PROVIDED PASSAGE:
To repeat, this was a textbook cover-up by members of a paternalistic community who did not want an embarrassing problem exposed to public scrutiny. It could be dealt with instead through a gentlemen’s agreement. The Evangelical leaders involved had only limited concern for the victims. The latter were not asked for their views, even though they were adult men at the time. Most of their families were not consulted either; a couple of the families seem not to have wanted the matter pursued with the police, but one definitely did.
It is not sufficient to say that 1982 was a different time and that people didn’t report stuff like this back then. The evidence shows that the parties to the cover-up knew at the time that they were taking a risk in not going to the authorities. Their motives were, at least in part, to protect their subculture. Rev. David Fletcher spoke for others when he told the inquiry team: “I thought it would do the work of God immense damage if this were public.” You do not have to be a profound theologian to see that this sentiment has less to do with the interests of God than with the interests of men.
The cover-up was not entirely successful. From 1982 onwards, news of what Smyth had been doing spread to some extent. He was banned from Winchester College, and various people were informally warned about him. He was forced to resign as chairman of the Iwerne Trust and as an Anglican lay reader. Nevertheless, the Iwerne leaders continued to show some deference towards him: amazingly, they did not attempt to sever his association with their community completely.
Britain was now getting too hot for Smyth, so in 1984 he relocated to Zimbabwe. It is difficult not to see this move as an echo of the imperial age, when assorted failures and sociopaths who had made a mess of their lives in Britain would try their luck in the colonies, where the locals were less able to object to them. There were some ineffectual attempts by those in the know to warn people in Zimbabwe, but they came to nothing. Nevertheless the imperial age was over: the people of Zimbabwe got wise to the violent and sexualised conduct that Smyth was carrying out against boys in their country. He ran into serious trouble with the law, something that had never happened back in jolly old England. Somehow, he managed to avoid two attempts to prosecute him, as well as an attempted deportation by the Zimbabwean government (there is some suggestion that Robert Mugabe intervened personally to protect him).
Smyth moved to South Africa in 2001, where he lived a comfortable lifestyle until his death in 2018. Whether his offending continued during this period is unclear, but he continued at least to groom young men. He was thrown out of his church in Cape Town in 2017.

DATA ROWS:

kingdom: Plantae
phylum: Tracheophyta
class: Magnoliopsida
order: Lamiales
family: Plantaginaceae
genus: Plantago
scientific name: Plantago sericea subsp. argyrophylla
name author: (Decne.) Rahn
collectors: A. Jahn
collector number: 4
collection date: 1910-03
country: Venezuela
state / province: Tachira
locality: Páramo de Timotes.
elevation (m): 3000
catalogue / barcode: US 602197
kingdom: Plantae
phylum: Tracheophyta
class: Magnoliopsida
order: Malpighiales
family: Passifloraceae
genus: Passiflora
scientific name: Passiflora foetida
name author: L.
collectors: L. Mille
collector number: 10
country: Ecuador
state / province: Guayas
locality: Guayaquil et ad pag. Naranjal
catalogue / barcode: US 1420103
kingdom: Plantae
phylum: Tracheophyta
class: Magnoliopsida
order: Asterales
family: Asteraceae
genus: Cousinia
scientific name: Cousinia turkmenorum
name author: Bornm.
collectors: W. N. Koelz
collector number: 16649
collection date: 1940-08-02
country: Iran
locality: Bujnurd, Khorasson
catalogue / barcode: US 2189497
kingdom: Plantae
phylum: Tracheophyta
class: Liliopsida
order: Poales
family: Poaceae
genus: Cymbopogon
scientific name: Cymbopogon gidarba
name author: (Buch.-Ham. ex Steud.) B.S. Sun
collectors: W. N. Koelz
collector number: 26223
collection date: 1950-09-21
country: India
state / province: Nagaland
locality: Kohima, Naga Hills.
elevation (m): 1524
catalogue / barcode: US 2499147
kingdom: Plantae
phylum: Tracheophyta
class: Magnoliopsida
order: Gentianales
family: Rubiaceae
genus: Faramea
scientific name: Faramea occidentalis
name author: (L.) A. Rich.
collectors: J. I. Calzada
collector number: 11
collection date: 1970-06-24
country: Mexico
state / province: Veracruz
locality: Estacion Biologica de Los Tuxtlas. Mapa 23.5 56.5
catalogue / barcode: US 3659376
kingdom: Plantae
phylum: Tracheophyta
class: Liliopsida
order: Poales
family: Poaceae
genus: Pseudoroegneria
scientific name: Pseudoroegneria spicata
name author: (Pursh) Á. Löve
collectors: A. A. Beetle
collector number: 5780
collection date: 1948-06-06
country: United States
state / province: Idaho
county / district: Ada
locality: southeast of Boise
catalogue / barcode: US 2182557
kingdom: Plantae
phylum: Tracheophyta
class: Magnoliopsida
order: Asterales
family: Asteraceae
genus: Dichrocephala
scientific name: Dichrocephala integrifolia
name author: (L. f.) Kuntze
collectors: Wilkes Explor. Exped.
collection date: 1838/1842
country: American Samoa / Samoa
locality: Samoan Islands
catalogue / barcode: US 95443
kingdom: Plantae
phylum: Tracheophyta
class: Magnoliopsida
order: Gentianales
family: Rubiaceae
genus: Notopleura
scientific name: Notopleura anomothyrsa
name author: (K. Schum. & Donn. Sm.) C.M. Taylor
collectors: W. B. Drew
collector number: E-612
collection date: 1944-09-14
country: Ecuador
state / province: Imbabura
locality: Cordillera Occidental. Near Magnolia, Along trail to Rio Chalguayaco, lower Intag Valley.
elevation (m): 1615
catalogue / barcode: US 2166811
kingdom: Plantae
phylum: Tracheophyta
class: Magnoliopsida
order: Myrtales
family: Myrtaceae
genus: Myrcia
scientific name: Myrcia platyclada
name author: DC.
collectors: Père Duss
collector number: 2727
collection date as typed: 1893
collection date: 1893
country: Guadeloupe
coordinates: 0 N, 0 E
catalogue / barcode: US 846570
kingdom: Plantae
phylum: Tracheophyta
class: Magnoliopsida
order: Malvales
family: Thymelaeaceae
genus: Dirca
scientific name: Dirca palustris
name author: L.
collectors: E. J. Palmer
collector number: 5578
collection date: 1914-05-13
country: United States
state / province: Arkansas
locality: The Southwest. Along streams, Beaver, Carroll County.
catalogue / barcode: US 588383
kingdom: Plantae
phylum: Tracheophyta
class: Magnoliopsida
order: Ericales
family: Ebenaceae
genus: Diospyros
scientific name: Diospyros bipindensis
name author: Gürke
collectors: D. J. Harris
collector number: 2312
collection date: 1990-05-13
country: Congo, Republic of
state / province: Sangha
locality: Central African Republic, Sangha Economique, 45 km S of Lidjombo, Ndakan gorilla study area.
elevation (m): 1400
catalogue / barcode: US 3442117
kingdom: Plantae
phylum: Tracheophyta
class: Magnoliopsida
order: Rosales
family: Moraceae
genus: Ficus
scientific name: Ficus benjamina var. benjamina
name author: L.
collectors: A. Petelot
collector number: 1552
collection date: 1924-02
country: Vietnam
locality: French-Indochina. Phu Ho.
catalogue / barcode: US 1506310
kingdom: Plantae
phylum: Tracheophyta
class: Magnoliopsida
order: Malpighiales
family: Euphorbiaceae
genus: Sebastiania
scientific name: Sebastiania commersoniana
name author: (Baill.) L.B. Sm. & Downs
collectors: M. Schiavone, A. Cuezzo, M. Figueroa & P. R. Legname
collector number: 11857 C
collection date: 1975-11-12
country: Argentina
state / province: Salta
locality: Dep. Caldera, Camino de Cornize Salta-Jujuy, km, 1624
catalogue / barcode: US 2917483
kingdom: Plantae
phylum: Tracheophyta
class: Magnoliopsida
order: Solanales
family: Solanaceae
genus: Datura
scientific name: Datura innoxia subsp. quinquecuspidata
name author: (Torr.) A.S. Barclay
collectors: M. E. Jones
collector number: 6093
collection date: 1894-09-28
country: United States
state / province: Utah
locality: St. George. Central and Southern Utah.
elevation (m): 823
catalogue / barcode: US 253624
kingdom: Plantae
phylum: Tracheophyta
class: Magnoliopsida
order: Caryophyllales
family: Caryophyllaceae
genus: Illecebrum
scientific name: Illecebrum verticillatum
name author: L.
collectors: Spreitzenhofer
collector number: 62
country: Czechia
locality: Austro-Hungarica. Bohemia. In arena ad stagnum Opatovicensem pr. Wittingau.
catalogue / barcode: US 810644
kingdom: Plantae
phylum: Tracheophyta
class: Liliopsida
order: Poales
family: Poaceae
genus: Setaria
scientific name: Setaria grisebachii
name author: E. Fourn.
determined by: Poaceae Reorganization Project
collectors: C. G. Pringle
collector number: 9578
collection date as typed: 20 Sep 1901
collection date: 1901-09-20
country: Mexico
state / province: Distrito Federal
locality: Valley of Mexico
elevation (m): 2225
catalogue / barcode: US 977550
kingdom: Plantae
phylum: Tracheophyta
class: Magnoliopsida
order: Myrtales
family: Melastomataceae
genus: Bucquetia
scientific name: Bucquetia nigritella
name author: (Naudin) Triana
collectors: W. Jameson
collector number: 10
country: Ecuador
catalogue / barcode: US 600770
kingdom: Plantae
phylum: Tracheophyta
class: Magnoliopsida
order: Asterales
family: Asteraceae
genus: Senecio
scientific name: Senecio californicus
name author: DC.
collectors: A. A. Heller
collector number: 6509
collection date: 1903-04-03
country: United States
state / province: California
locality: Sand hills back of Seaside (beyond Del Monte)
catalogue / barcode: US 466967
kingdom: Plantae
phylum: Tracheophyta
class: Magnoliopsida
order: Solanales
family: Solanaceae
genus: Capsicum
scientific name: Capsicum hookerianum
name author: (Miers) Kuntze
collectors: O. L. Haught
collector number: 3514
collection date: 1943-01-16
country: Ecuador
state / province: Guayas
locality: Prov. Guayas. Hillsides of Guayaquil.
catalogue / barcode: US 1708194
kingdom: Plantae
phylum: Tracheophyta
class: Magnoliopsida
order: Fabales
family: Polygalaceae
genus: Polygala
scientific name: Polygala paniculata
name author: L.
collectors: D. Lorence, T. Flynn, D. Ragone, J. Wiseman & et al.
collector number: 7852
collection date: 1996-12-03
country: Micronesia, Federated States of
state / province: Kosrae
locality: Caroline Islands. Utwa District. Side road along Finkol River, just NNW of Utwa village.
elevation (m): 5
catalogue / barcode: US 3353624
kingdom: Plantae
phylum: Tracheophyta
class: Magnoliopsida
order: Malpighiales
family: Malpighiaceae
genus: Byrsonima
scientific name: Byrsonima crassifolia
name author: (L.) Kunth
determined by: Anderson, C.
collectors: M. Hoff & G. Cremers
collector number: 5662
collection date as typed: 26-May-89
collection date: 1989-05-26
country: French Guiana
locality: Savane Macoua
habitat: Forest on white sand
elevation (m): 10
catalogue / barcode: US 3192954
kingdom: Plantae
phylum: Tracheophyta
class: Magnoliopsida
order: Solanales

ACTIONS TO TAKE:
1. List every year mentioned in the passage about the Smyth cover-up, in the order each first appears.
2. Retype the passage about the Smyth cover-up from "To repeat, this" up to and including "one definitely did.".
The rows above are separate from the passage about the Smyth cover-up.

ANSWERS TO THE TASKS:
1. 1982, 1984, 2001, 2018, 2017

2.
To repeat, this was a textbook cover-up by members of a paternalistic community who did not want an embarrassing problem exposed to public scrutiny. It could be dealt with instead through a gentlemen’s agreement. The Evangelical leaders involved had only limited concern for the victims. The latter were not asked for their views, even though they were adult men at the time. Most of their families were not consulted either; a couple of the families seem not to have wanted the matter pursued with the police, but one definitely did.